My love/hate relationship with my Dell Mini 12 continues.

On the love side, every time I see folks with other laptops, I think to myself, my God that thing is huge and smugly congratulate myself on my tiny machine.

On the hate side, Dell's proprietary crap makes this thing a PITA on Ubuntu (wireless driver + graphics card). This was mostly fixed by Jaunty, which basically just works on the mini-12 (to get the graphics card fully supported you just have to enable the ubuntu-mobile ppa). However, the problem with relying on a PPA etc is that everything is a bit more fragile. So, for example, when Ubuntu recently pushed a kernel upgrade (-> 2.26.28-13), the graphics broke. Of course, Ubuntu keeps your old kernel around after an upgrade just in case your system gets hosed, so I was able to boot from the old kernel with working graphics, but suddenly the wireless network card wasn't being recognized by the old kernel.

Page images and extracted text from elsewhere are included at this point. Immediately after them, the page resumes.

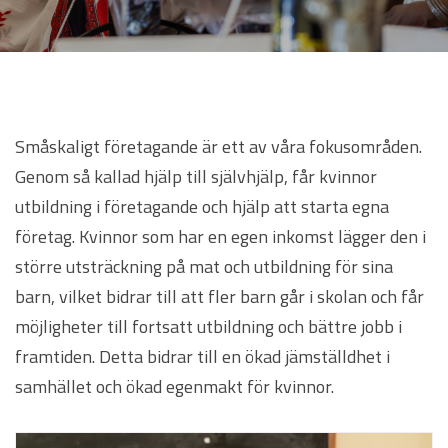
Småskaligt företagande är ett av våra fokusområden.
Genom så kallad hjälp till självhjälp, får kvinnor
utbildning i företagande och hjälp att starta egna
företag. Kvinnor som har en egen inkomst lägger den i
större utsträckning på mat och utbildning för sina
barn, vilket bidrar till att fler barn går i skolan och får
möjligheter till fortsatt utbildning och bättre jobb i
framtiden. Detta bidrar till en ökad jämställdhet i
samhället och ökad egenmakt för kvinnor.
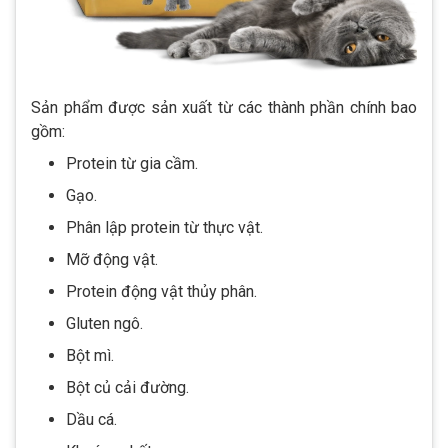
Sản phẩm được sản xuất từ các thành phần chính bao
gồm:
Protein từ gia cầm.
Gạo.
Phân lập protein từ thực vật.
Mỡ động vật.
Protein động vật thủy phân.
Gluten ngô.
Bột mì.
Bột củ cải đường.
Dầu cá.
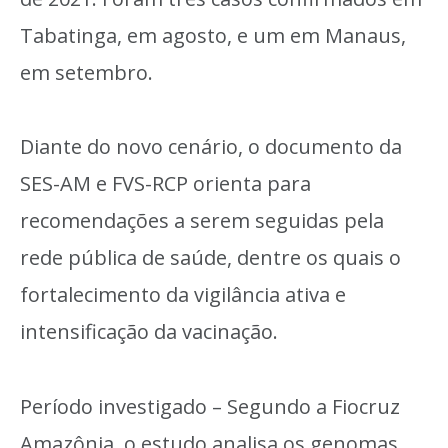
Tabatinga, em agosto, e um em Manaus,
em setembro.
Diante do novo cenário, o documento da
SES-AM e FVS-RCP orienta para
recomendações a serem seguidas pela
rede pública de saúde, dentre os quais o
fortalecimento da vigilância ativa e
intensificação da vacinação.
Período investigado – Segundo a Fiocruz
Amazônia, o estudo analisa os genomas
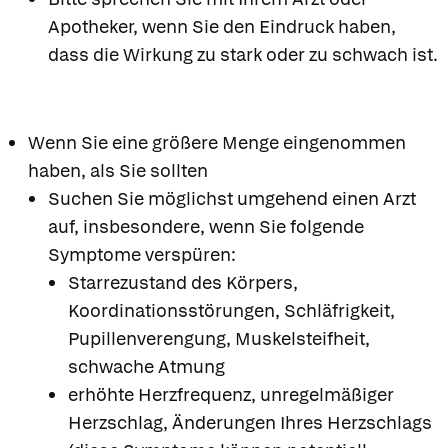
Apotheker, wenn Sie den Eindruck haben,
dass die Wirkung zu stark oder zu schwach ist.
Wenn Sie eine größere Menge eingenommen
haben, als Sie sollten
Suchen Sie möglichst umgehend einen Arzt
auf, insbesondere, wenn Sie folgende
Symptome verspüren:
Starrezustand des Körpers,
Koordinationsstörungen, Schläfrigkeit,
Pupillenverengung, Muskelsteifheit,
schwache Atmung
erhöhte Herzfrequenz, unregelmäßiger
Herzschlag, Änderungen Ihres Herzschlags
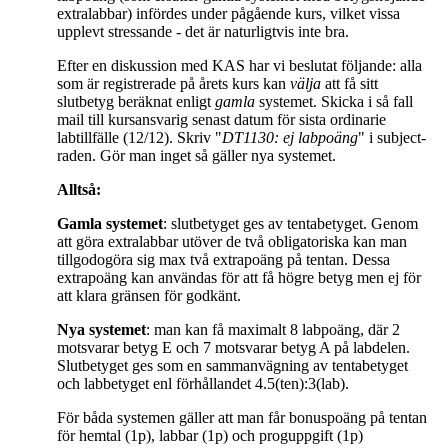
extralabbar) infördes under pågående kurs, vilket vissa
upplevt stressande - det är naturligtvis inte bra.
Efter en diskussion med KAS har vi beslutat följande: alla
som är registrerade på årets kurs kan
välja
att få sitt
slutbetyg beräknat enligt
gamla
systemet. Skicka i så fall
mail till kursansvarig senast datum för sista ordinarie
labtillfälle (12/12). Skriv "
DT1130: ej labpoäng
" i subject-
raden. Gör man inget så gäller nya systemet.
Alltså:
Gamla systemet
: slutbetyget ges av tentabetyget. Genom
att göra extralabbar utöver de två obligatoriska kan man
tillgodogöra sig max två extrapoäng på tentan.
Dessa
extrapoäng kan användas för att få högre betyg men ej för
att klara gränsen för godkänt.
Nya systemet
: man kan få maximalt 8 labpoäng, där 2
motsvarar betyg E och 7 motsvarar betyg A på labdelen.
Slutbetyget ges som en sammanvägning av tentabetyget
och labbetyget enl förhållandet 4.5(ten):3(lab).
För båda systemen gäller att man får bonuspoäng på tentan
för hemtal (1p), labbar (1p) och proguppgift (1p)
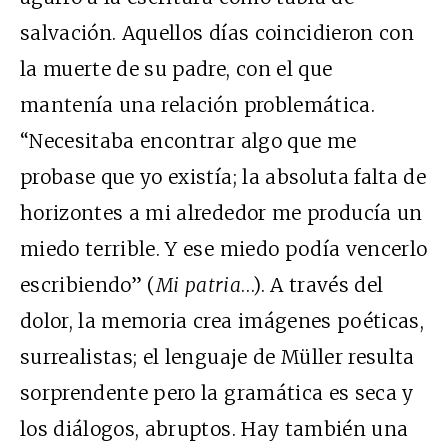
salvación. Aquellos días coincidieron con
la muerte de su padre, con el que
mantenía una relación problemática.
“Necesitaba encontrar algo que me
probase que yo existía; la absoluta falta de
horizontes a mi alrededor me producía un
miedo terrible. Y ese miedo podía vencerlo
escribiendo” (
Mi patria
…). A través del
dolor, la memoria crea imágenes poéticas,
surrealistas; el lenguaje de Müller resulta
sorprendente pero la gramática es seca y
los diálogos, abruptos. Hay también una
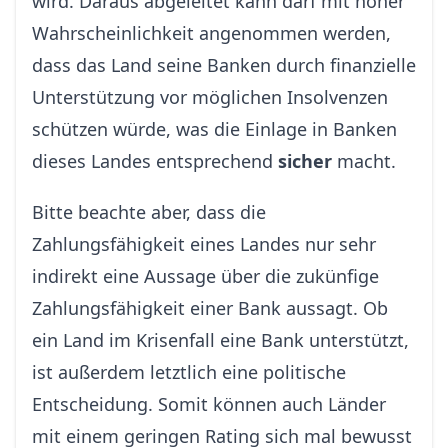
wird. Daraus abgeleitet kann darf mit hoher
Wahrscheinlichkeit angenommen werden,
dass das Land seine Banken durch finanzielle
Unterstützung vor möglichen Insolvenzen
schützen würde, was die Einlage in Banken
dieses Landes entsprechend
sicher
macht.
Bitte beachte aber, dass die
Zahlungsfähigkeit eines Landes nur sehr
indirekt eine Aussage über die zukünfige
Zahlungsfähigkeit einer Bank aussagt. Ob
ein Land im Krisenfall eine Bank unterstützt,
ist außerdem letztlich eine politische
Entscheidung. Somit können auch Länder
mit einem geringen Rating sich mal bewusst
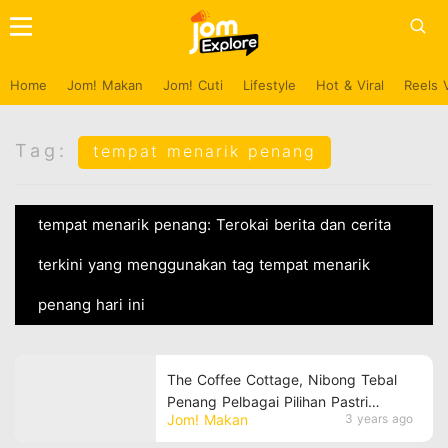
Home
Jom! Makan
Jom! Cuti
Lifestyle
Hot & Viral
Reels 
Tag:
tempat menarik penang
tempat menarik penang: Terokai berita dan cerita
terkini yang menggunakan tag tempat menarik
penang hari ini
The Coffee Cottage, Nibong Tebal
Penang Pelbagai Pilihan Pastri
Jom! Makan
3 years ago
Berkonsepkan 'English Style'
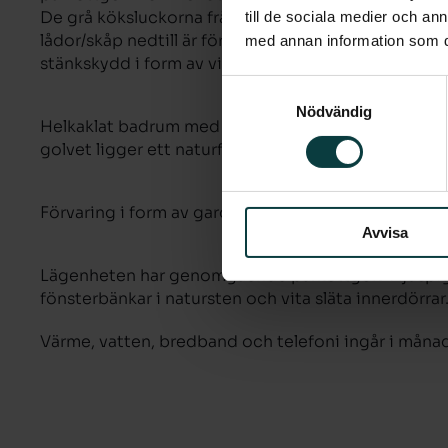
De grå köksluckorna från Vedum är helt rätt i tide
till de sociala medier och a
lådor/skåp nedtill är försedda med sobra handtag. B
med annan information som du 
stänkskydd i form av vitt kakel.
Samtyckesval
Nödvändig
Helkaklat badrum med handfat, kommod (lådor) oc
golvet ligger ett naturfärgat klinker och vita ligga
Förvaring i form av garderober, städskåp och förråd
Avvisa
Lägenheten har genomgående parkettgolv i ljuspig
fönsterbänkar i natursten och vita släta innerdörrar
Värme, vatten, bredband och telefoni ingår i måna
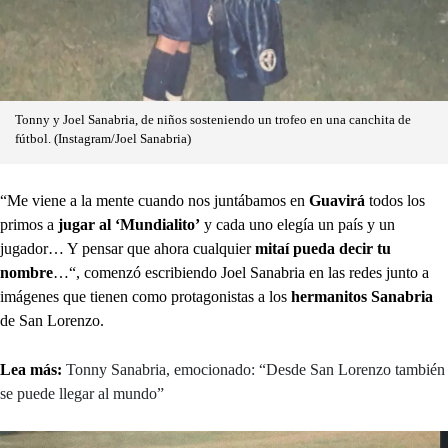
Tonny y Joel Sanabria, de niños sosteniendo un trofeo en una canchita de
fútbol. (Instagram/Joel Sanabria)
“Me viene a la mente cuando nos juntábamos en
Guavirá
todos los
primos a
jugar al ‘Mundialito’
y cada uno elegía un país y un
jugador… Y pensar que ahora cualquier
mitaí pueda decir tu
nombre
…“, comenzó escribiendo Joel Sanabria en las redes junto a
imágenes que tienen como protagonistas a los
hermanitos Sanabria
de San Lorenzo.
Lea más:
Tonny Sanabria, emocionado: “Desde San Lorenzo también
se puede llegar al mundo”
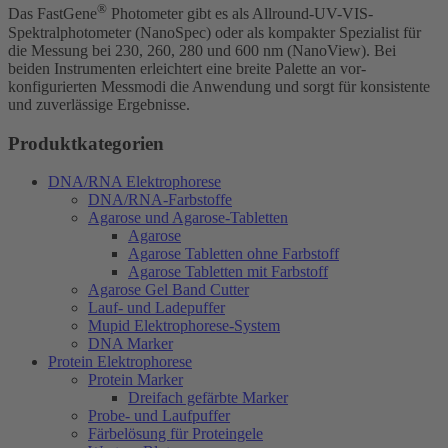
®
Das FastGene
Photometer gibt es als Allround-UV-VIS-
Spektralphotometer (NanoSpec) oder als kompakter Spezialist für
die Messung bei 230, 260, 280 und 600 nm (NanoView). Bei
beiden Instrumenten erleichtert eine breite Palette an vor-
konfigurierten Messmodi die Anwendung und sorgt für konsistente
und zuverlässige Ergebnisse.
Produktkategorien
DNA/RNA Elektrophorese
DNA/RNA-Farbstoffe
Agarose und Agarose-Tabletten
Agarose
Agarose Tabletten ohne Farbstoff
Agarose Tabletten mit Farbstoff
Agarose Gel Band Cutter
Lauf- und Ladepuffer
Mupid Elektrophorese-System
DNA Marker
Protein Elektrophorese
Protein Marker
Dreifach gefärbte Marker
Probe- und Laufpuffer
Färbelösung für Proteingele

All of this was very sad: I was left with either a working network card or a working graphics driver. On the assumption that it would be a while before the graphics driver was fixed, I wasted a good hour trying to get wireless working again with my old kernel (networking requires a non-free driver, but it had just worked with ubuntu on the initial install).

Tonight I decided I'd rather have ugly graphics than no wireless and went back to the new kernel. While at it, I decided to drop into the ubuntu IRC channels to see what I could find. I went to #ubuntu-mobile, explained my situation, and left the window there while working. Within a half hour or so, the packager of the ubuntu-mobile PPA was talking to me. I was able to give him a useful error message that instantly told him what the bug was. He released a new version of the graphics module that fixed the bug, I installed, rebooted, and confirmed it worked.

This was quite cool. Within 1/2 hour of looking for help through online chat, I found the developer of the software that had broken. Within an hour the problem was fixed, not just for me, but for all users.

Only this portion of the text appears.